Letting the legs of his chair fall back so all four were on the floor, Thom puffed his cheeks out and considered Vanessa's options. "Righto, love." It'd be really nice if Eamon could just pop up out of nowhere and suggest something useful. That was what he kept the boy around for, wasn't it? He frowned, a thought niggling at the back of his head. "Contractors - military types. They can hire whoever they want, aye? Worked with a few, remember? They hire all sorts, mostly shady types who don't care too much about doing shite off the grid, as it were. Dishonourable discharges and all that. Get governmental... permission and things. You've the background for it, since your name didn't come up on any of our contracts specifically, just the group." He wasn't sure where he was going with that thought, but it was going somewhere. He thought.
"Government permission for...what?" She was confused.

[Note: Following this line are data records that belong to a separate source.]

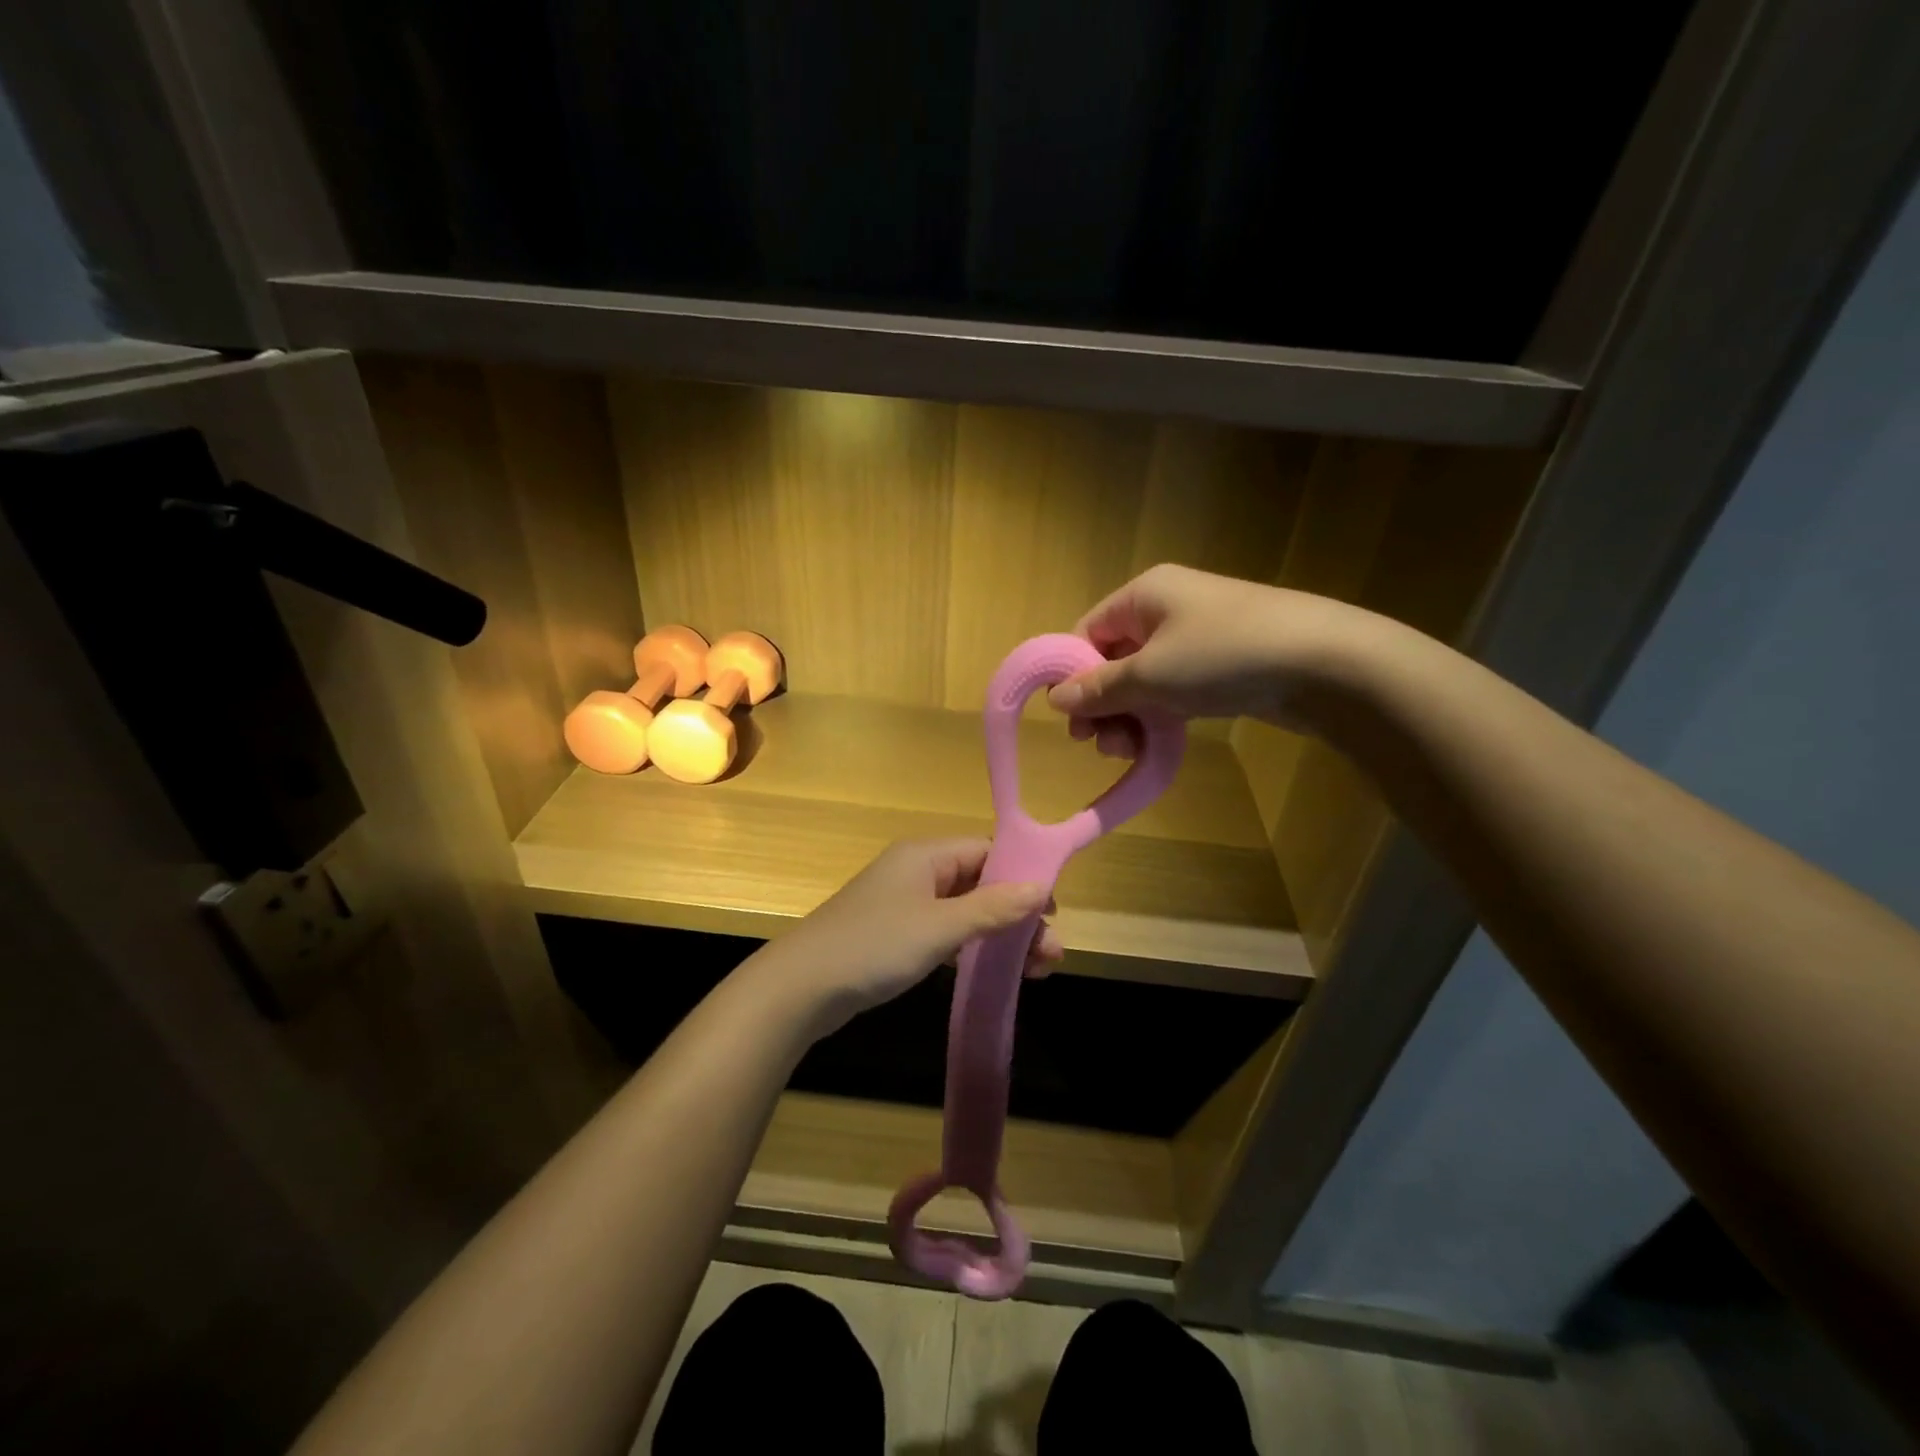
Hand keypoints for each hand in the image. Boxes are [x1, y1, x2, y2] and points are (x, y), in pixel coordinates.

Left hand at [749, 839, 1063, 1038]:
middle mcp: (917, 871)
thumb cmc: (874, 946)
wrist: (801, 987)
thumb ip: (993, 908)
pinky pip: (946, 932)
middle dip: (1017, 915)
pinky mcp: (895, 934)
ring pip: (966, 911)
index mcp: (927, 854)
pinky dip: (972, 948)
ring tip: (1036, 971)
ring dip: (999, 936)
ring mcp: (905, 904)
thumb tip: (1042, 887)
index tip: (1053, 912)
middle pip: (981, 883)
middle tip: (1051, 954)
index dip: (1023, 877)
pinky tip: (992, 971)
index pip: (988, 851)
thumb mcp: (940, 927)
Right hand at [1047, 563, 1346, 755]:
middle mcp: (1166, 608)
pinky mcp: (1222, 663)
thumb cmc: (1222, 656)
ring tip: (1130, 750)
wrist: (1323, 662)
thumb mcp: (1150, 674)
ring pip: (1144, 678)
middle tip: (1100, 744)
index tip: (1071, 719)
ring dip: (1129, 716)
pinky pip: (1175, 688)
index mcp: (1143, 594)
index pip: (1087, 631)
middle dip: (1103, 704)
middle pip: (1113, 658)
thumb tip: (1056, 698)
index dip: (1072, 675)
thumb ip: (1099, 688)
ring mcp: (1197, 635)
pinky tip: (1156, 743)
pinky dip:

Maybe the old man had taken a knock on the head when she had been otherwise occupied in Romania.
"Government contracts to operate in war zones and shite," Thom said, frowning. "Dunno if that'd work or not." He shrugged again. "I'm shite at this, aren't I?" He offered her a grin. "You talked to Ea about it? He's better with plans than I am and we all know it."

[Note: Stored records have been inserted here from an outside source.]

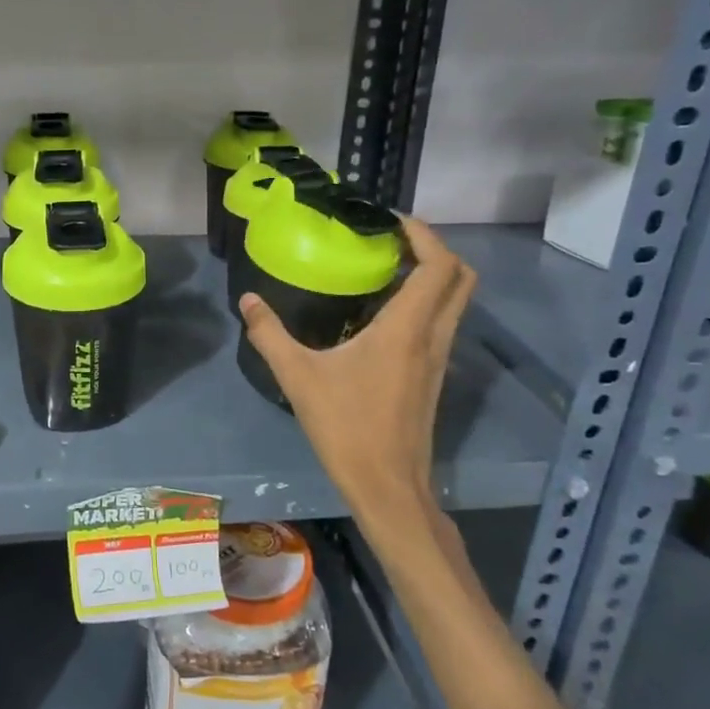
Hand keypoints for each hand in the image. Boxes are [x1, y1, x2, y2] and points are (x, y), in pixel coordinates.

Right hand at [239, 216, 473, 531]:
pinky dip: (425, 302)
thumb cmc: (347, 428)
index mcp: (407, 328)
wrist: (388, 488)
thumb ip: (270, 334)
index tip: (390, 221)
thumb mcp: (298, 377)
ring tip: (386, 268)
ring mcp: (439, 358)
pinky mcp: (434, 376)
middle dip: (435, 248)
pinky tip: (383, 313)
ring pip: (456, 301)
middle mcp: (434, 336)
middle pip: (461, 277)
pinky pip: (442, 323)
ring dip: (432, 275)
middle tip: (393, 240)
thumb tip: (248, 300)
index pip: (439, 265)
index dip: (423, 234)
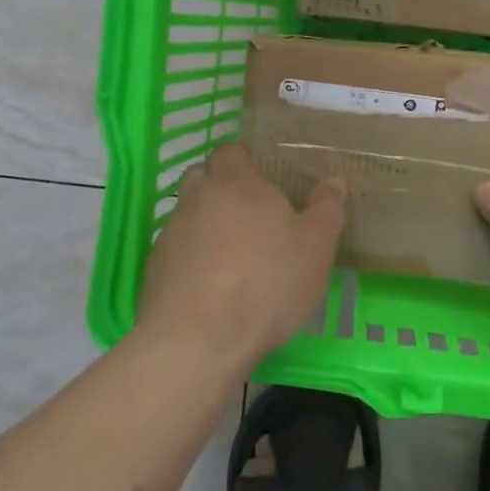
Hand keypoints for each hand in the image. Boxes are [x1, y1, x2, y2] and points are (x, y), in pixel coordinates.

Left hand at [135, 141, 347, 371]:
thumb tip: (335, 182)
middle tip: (250, 216)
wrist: (197, 339)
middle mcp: (198, 198)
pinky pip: (176, 252)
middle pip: (203, 178)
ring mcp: (171, 233)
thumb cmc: (266, 283)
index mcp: (236, 183)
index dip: (245, 161)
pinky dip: (191, 260)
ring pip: (188, 215)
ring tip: (232, 257)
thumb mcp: (315, 249)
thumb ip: (327, 211)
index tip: (264, 180)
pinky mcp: (154, 268)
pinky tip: (211, 288)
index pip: (231, 151)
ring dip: (206, 226)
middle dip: (221, 189)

Vanessa grinned and stood up, snatching up the empty bowls once she did. "Aye, you're totally useless at this." She said it quite affectionately, though. "I'll talk to Ea. I think he just wants to be alone for a bit so I'm bugging you with my thoughts instead." She rinsed the dishes in the sink and left them there to be washed later. With a a mischievous smile on her face she turned to face him again. "So, old man, you wanna see if you can keep up with a whippersnapper out in the forest hunting? I know somewhere they'll let us go out and take down a buck or two."

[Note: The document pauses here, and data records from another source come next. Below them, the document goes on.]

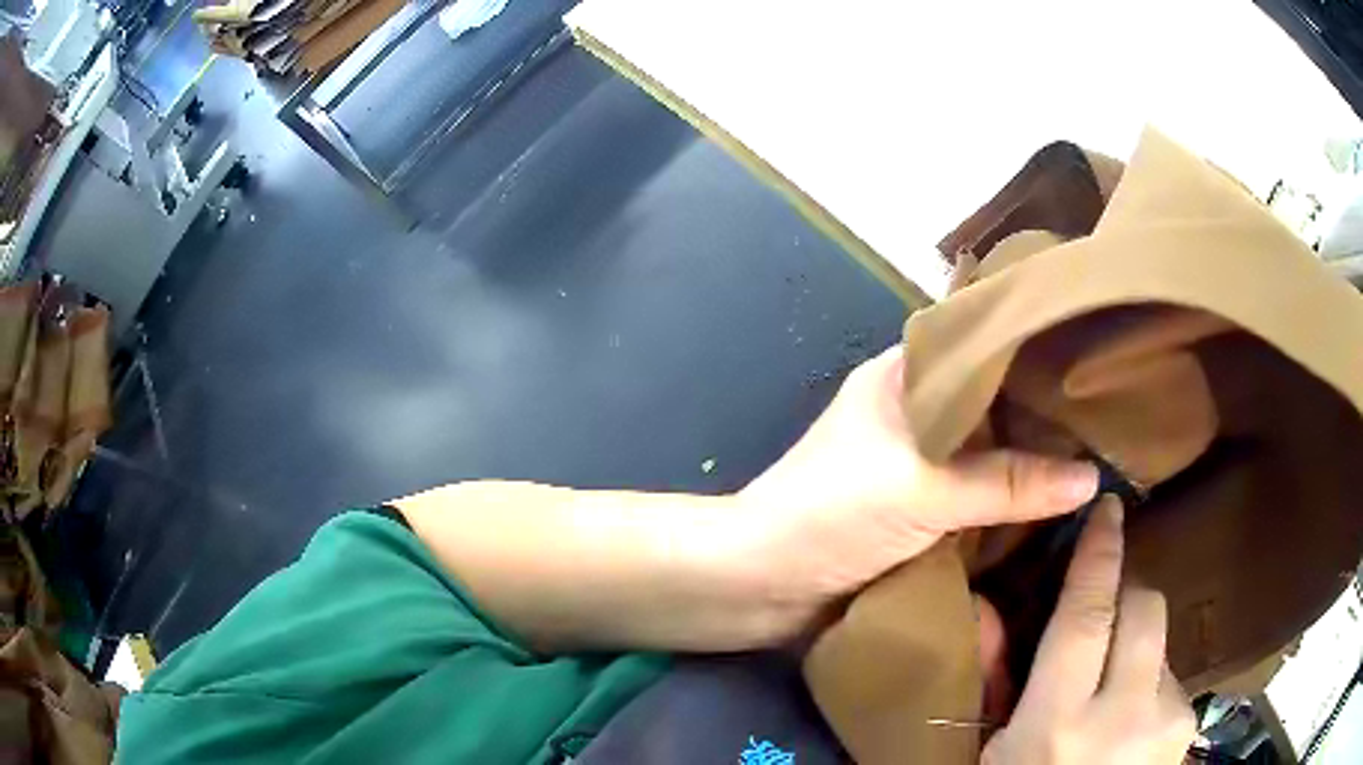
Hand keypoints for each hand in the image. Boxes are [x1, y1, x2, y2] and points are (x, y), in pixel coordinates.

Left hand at [737, 344, 1098, 617]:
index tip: (1088, 367)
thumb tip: (1090, 477)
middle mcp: (915, 412)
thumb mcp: (924, 490)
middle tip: (1104, 423)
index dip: (1035, 358)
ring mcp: (916, 463)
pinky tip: (1052, 503)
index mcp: (906, 377)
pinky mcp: (915, 510)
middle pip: (993, 408)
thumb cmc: (829, 514)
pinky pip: (974, 497)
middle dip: (1041, 420)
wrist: (758, 584)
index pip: (984, 350)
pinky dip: (1005, 504)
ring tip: (1095, 458)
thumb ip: (1009, 484)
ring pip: (987, 455)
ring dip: (1027, 466)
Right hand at [981, 497, 1196, 763]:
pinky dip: (1148, 685)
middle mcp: (1122, 715)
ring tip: (1109, 697)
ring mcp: (1166, 719)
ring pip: (1159, 643)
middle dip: (1126, 594)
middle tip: (1103, 613)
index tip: (1108, 507)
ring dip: (1134, 651)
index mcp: (1059, 723)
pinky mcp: (1188, 726)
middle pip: (1144, 608)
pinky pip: (1170, 678)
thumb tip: (991, 607)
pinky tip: (1129, 723)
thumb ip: (998, 680)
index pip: (1086, 616)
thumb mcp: (994, 751)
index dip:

His grin widening, Thom pushed himself up until he was standing. "Aye, that'd do, I'm thinking. Good bit of distraction of all the shite my head can't manage, huh? Point and shoot, point and shoot - that I'm good at." Walking back toward the room he was using, he waggled his eyebrows a bit, then let a more serious expression settle over his features briefly. "Baby Blue, you'll manage your helping people, I've no doubt. And once you've got your plan, you'll let me know what I can do to help, aye?"
"Aye, da, I'll let you know. There's an archery and gun range nearby the bucks, too. For the record." She preferred to hunt with a bow. The one Manuel had gifted her with one year was her favorite over the crossbow. She'd make sure Thom had whatever he wanted to shoot with today, and then a few other options for the ranges if they felt like it. He was the one who taught her to shoot, to fight with a knife, to box. She knew he shared her tendency to shoot to let off tension and stress. They could both do with something to aim at that was tangible. Aye, and something that wasn't necessarily out to kill people they loved, too.